While the reason for the meeting was political, Chairman Kelly probably did the company a favor by squelching any talk of the regulatory process and continually herding panel members back into a discussion of the science. In fact, Dr. Kelly bent over backwards to assure that the FDA presented its strongest case against the device, once even inviting the FDA to “take liberties” to contribute to the discussion. No one will be able to question the integrity of the handling of the meeting.
The Next Time
So where does this leave industry?
We asked Dr. Shuren if he will be responding to panel member Durgin’s question. He did not answer the question directly, but tried to assured us that this redo of the ReGen device was an isolated and unique situation.
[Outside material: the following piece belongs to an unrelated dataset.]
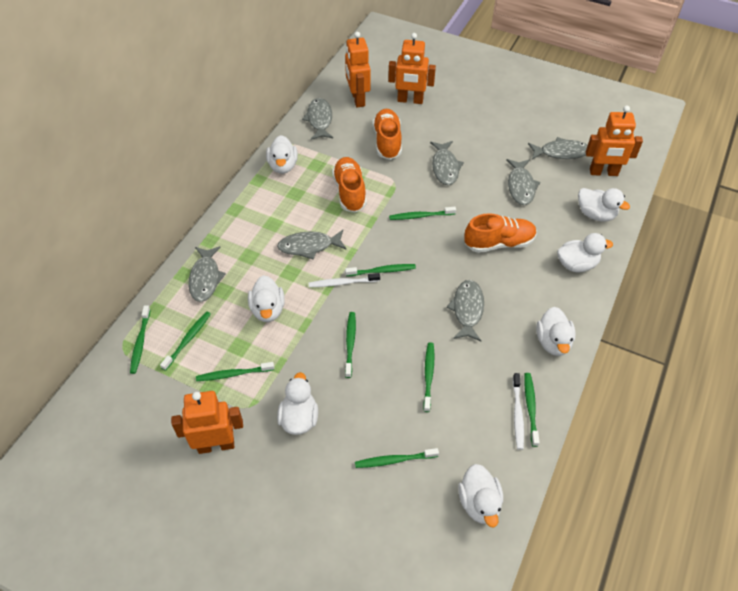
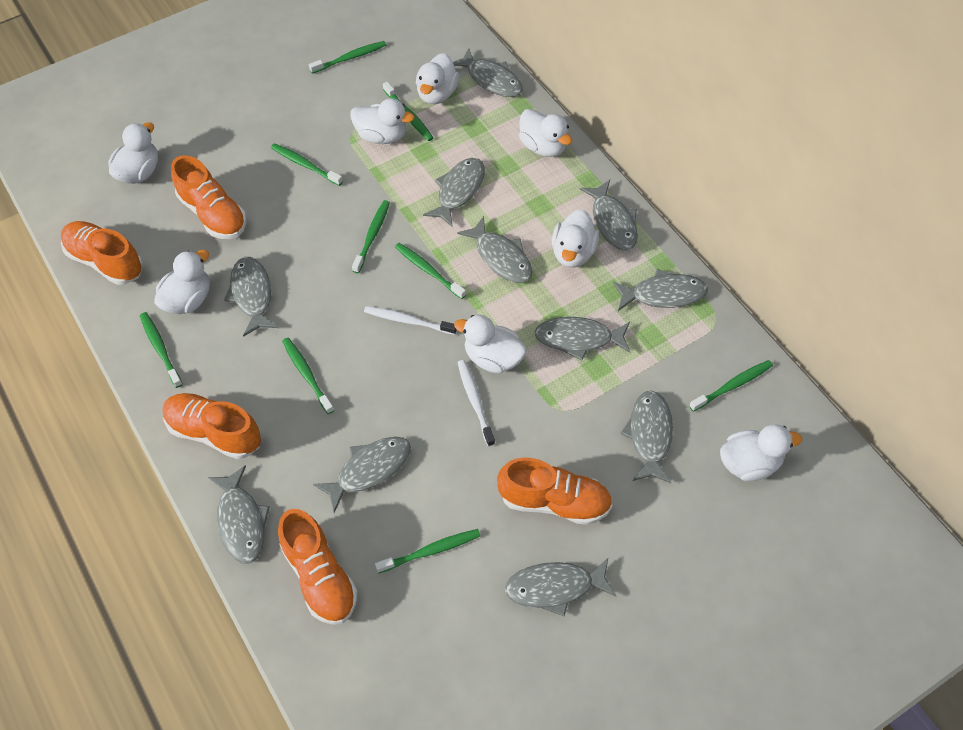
grey fish: [188,246,226,302] [277,230,347,260] [302,98,333,140] [430,141,464,185] [447,280,484,341] [506,159,540,205] [528,137,588,159] = 7 -> [208,465,270,564] [224,257,278,337] [313,437,411,513] [423,158,485,227] [453,48,523,97] [457,216,532,283] [505,558,616,616] [534,317,631,361] [580,180,638,250] [613,269,708,311] [621,391,673,483] = 11
orange robot: [171,391,243,454] [345,32,371,108] [388,33,436,104] [586,106,643,176] = 4 -> none = 0
orange shoe: [332,157,367,213] [373,109,402,160] [464,213,537,253] = 3 -> [61,221,143,285] [163,393,261,459] [171,155,247,239] [278,509,358,625] [497,457,613,525] = 5
white duck: [248,275,285,322] [266,135,298,174] [277,372,318,435] [458,464,503,528] [536,307,576,356] [557,233,613,272] [578,188,630,222] = 7 -> [109,122,158,184] [154,250,210,314] [350,98,415,144] [416,53,459,104] [454,315,527,374] [519,109,572,157] [552,209,599,268] [720,424,802,481] = 8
While the FDA’s assurances sounded comforting, it is clear that no rules, procedures or predictable regulatory pathway exists that will guide how and when the FDA decides to do another “do over” of a cleared device.

Discussion
This is a fascinating development. In my practice we've seen similar outcomes with the revised protocol. The key differentiator seems to be patient selection criteria. Has anyone else noticed the correlation with BMI thresholds?
Great point. I'd push back slightly on the conclusion, the sample size in the cited study is too small to draw population-level inferences. That said, the directional signal is compelling and worth a larger RCT.
We implemented a similar approach last year. Early results are promising but we're still gathering 12-month follow-up data. Happy to share our protocol if anyone is interested.